▶ _ACTION ITEM_:
Look through the material below. Return exactly the lines from the one with "#a9c9ee; stroke-width: 5" through the one with "middle; stroke-width: 4.5;", both included.

+ + +

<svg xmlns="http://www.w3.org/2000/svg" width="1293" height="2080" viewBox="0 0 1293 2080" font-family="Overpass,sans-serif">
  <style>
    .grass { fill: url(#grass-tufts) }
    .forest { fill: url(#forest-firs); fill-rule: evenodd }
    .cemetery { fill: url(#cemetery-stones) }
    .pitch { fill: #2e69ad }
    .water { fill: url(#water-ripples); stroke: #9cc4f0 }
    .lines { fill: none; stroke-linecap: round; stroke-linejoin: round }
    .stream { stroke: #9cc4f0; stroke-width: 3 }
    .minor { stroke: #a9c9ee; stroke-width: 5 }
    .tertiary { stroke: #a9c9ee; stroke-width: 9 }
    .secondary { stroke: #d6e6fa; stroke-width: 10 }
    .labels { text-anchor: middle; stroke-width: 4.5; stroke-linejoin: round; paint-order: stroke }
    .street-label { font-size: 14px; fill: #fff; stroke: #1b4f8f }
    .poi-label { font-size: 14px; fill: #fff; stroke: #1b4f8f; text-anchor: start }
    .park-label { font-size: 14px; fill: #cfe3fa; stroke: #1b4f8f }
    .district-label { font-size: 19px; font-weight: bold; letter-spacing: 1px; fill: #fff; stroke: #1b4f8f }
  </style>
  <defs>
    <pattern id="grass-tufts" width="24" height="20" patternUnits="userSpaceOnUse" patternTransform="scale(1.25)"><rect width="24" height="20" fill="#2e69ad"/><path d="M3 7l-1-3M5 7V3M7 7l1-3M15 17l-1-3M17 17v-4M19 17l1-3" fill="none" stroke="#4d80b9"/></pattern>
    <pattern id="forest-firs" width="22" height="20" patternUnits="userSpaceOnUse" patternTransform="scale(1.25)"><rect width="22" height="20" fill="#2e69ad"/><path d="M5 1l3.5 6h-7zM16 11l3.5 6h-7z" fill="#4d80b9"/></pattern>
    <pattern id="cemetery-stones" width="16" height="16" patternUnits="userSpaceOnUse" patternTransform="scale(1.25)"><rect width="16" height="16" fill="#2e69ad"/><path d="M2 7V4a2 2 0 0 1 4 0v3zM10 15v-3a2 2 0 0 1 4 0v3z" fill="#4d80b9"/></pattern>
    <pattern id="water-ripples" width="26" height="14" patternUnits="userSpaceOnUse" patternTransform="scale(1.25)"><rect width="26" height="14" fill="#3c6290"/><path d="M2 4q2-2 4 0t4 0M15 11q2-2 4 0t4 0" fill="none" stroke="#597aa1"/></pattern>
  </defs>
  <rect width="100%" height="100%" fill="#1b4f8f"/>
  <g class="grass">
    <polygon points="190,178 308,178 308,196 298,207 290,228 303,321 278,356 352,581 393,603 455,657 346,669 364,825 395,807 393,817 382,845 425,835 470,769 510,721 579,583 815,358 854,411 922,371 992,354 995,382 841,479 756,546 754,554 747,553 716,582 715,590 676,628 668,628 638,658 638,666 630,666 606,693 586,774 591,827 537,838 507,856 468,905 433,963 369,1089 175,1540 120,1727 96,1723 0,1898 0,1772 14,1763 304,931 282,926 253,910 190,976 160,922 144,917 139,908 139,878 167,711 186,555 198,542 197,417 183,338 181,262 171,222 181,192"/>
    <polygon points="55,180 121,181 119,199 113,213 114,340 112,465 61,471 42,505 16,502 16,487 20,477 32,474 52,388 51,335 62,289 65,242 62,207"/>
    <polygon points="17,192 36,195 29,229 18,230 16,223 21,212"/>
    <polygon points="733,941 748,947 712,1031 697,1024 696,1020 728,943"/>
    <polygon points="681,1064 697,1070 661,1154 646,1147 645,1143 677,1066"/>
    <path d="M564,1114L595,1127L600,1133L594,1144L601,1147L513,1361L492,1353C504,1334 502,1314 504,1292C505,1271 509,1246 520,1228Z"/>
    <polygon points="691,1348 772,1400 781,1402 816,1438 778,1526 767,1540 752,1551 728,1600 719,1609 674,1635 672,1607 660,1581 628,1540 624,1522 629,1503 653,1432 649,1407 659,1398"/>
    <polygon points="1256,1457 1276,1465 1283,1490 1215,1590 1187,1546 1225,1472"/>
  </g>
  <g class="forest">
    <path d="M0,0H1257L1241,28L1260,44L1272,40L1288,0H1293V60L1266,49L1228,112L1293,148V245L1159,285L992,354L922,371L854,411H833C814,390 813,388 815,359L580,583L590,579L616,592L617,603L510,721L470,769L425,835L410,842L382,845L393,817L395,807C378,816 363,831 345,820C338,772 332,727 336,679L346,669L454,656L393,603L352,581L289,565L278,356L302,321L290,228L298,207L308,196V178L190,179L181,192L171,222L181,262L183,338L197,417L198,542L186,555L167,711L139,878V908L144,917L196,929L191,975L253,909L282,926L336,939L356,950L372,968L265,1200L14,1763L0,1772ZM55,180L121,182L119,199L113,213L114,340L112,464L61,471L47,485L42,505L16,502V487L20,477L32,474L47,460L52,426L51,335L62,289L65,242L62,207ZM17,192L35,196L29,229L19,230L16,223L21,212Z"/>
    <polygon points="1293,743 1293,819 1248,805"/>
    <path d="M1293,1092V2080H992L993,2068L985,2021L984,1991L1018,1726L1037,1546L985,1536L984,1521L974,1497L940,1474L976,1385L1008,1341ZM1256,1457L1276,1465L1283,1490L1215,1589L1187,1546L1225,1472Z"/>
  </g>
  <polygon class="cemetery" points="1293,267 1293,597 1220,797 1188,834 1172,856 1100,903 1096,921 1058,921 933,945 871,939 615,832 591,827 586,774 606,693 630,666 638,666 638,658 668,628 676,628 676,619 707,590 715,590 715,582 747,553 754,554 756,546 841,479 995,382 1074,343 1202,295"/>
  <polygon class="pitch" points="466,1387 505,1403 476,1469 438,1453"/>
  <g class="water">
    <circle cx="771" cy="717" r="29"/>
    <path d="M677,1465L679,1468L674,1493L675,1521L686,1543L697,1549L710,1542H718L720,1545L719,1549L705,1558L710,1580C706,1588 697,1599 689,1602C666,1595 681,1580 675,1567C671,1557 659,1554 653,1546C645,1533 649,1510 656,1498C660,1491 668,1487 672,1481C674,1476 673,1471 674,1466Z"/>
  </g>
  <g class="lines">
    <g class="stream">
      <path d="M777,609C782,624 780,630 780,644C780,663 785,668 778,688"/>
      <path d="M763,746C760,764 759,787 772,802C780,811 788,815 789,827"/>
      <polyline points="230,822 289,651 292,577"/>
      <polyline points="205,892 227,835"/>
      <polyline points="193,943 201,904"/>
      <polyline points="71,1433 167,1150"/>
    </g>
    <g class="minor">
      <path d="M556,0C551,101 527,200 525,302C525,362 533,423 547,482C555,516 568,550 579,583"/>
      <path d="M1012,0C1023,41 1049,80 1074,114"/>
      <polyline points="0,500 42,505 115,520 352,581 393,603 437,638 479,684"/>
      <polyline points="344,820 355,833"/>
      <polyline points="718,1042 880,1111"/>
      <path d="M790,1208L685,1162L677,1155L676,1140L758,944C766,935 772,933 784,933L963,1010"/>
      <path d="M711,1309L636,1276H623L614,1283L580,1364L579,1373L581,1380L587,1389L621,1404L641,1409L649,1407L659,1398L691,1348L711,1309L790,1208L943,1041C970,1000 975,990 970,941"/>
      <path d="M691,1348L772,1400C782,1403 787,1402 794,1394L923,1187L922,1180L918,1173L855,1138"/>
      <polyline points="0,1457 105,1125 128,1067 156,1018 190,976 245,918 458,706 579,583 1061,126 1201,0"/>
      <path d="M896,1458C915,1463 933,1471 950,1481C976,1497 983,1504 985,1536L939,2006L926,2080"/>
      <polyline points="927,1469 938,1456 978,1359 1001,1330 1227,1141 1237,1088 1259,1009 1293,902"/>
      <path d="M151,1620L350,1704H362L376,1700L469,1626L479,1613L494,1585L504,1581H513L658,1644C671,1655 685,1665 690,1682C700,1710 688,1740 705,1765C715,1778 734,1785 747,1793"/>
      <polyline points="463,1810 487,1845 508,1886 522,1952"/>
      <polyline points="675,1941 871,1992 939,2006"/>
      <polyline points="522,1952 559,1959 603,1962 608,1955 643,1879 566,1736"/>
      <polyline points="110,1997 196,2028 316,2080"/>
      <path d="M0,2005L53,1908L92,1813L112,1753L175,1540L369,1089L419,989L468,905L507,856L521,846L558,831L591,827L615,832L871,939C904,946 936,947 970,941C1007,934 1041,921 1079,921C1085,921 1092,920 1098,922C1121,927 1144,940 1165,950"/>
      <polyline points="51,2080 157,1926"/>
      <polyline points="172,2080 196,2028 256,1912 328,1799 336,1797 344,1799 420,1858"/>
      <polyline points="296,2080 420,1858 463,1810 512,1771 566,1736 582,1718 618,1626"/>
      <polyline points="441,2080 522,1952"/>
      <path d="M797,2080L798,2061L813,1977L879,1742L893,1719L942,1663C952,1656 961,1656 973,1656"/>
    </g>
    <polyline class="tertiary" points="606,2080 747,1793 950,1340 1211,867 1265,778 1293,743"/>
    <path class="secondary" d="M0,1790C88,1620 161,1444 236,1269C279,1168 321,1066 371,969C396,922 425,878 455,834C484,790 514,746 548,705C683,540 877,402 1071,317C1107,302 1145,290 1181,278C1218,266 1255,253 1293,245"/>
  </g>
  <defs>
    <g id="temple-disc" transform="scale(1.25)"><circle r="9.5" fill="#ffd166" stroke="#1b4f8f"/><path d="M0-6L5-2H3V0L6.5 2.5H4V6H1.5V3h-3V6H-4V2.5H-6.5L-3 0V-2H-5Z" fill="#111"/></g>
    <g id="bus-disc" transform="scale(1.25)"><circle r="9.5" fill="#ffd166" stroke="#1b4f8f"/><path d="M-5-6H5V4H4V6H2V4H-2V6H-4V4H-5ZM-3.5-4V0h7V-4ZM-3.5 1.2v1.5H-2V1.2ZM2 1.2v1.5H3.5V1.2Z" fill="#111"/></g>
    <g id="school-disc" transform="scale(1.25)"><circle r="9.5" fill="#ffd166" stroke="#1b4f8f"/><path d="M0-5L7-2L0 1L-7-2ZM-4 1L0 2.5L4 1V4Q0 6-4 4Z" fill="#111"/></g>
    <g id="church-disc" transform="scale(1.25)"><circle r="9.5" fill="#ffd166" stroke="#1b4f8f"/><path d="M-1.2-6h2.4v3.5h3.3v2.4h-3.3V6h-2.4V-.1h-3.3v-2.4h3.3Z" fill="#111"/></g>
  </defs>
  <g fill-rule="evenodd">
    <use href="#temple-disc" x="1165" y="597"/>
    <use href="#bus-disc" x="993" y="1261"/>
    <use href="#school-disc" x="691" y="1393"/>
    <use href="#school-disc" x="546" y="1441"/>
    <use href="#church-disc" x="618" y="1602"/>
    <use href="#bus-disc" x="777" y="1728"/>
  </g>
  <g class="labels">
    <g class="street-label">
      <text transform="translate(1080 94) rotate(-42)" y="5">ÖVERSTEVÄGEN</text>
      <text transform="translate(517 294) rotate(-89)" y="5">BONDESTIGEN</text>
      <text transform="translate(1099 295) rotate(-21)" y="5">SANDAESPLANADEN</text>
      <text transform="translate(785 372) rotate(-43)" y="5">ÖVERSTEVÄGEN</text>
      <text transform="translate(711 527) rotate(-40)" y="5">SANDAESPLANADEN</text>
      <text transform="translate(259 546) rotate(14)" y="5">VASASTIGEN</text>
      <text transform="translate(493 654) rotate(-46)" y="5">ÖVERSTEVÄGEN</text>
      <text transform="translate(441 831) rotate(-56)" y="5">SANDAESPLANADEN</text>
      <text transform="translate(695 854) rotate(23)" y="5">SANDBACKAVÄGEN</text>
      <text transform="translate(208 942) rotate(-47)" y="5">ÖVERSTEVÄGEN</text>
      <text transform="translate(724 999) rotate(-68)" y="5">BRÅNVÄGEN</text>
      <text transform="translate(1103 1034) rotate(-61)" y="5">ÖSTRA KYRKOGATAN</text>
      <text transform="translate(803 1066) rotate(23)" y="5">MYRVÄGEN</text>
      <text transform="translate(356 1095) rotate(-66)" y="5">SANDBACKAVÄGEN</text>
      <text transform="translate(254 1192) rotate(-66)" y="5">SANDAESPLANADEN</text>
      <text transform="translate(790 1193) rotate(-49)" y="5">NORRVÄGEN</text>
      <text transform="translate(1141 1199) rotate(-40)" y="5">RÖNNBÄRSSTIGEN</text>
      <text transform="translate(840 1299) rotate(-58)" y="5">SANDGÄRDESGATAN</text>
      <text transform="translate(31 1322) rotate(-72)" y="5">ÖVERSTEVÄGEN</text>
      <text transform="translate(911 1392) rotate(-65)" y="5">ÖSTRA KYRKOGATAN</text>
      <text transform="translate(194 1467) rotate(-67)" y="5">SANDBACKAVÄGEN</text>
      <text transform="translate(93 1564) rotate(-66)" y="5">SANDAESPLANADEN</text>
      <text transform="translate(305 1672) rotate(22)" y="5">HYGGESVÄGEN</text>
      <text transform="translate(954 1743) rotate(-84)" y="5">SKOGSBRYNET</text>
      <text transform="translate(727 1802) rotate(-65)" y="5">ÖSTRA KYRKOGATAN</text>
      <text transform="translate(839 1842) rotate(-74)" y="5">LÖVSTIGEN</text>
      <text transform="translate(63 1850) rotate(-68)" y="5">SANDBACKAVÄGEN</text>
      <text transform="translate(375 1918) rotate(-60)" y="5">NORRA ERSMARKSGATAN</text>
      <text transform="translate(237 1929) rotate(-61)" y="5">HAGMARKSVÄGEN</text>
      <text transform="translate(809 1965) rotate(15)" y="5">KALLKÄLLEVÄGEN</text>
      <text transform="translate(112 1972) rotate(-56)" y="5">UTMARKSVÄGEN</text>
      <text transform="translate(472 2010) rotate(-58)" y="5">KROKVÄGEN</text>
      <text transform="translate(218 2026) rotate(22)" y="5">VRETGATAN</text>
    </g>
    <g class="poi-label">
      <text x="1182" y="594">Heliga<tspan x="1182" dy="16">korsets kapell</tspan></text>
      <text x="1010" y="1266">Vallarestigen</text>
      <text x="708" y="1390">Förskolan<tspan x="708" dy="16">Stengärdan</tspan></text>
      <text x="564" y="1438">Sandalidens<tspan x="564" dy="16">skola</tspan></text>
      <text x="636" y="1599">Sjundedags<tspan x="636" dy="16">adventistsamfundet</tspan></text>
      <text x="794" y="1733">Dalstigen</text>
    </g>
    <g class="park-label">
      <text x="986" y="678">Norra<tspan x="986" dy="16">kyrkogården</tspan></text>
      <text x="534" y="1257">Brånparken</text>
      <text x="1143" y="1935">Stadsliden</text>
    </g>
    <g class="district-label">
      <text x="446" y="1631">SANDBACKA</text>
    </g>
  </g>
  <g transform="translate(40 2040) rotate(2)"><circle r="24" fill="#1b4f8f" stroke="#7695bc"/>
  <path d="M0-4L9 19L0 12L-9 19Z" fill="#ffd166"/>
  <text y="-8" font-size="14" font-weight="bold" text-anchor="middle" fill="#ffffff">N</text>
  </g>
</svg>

+ + +

▶ _ANSWER TO THE PROBLEM_:
    .minor { stroke: #a9c9ee; stroke-width: 5 }
    .tertiary { stroke: #a9c9ee; stroke-width: 9 }
    .secondary { stroke: #d6e6fa; stroke-width: 10 }
    .labels { text-anchor: middle; stroke-width: 4.5; stroke-linejoin: round; paint-order: stroke }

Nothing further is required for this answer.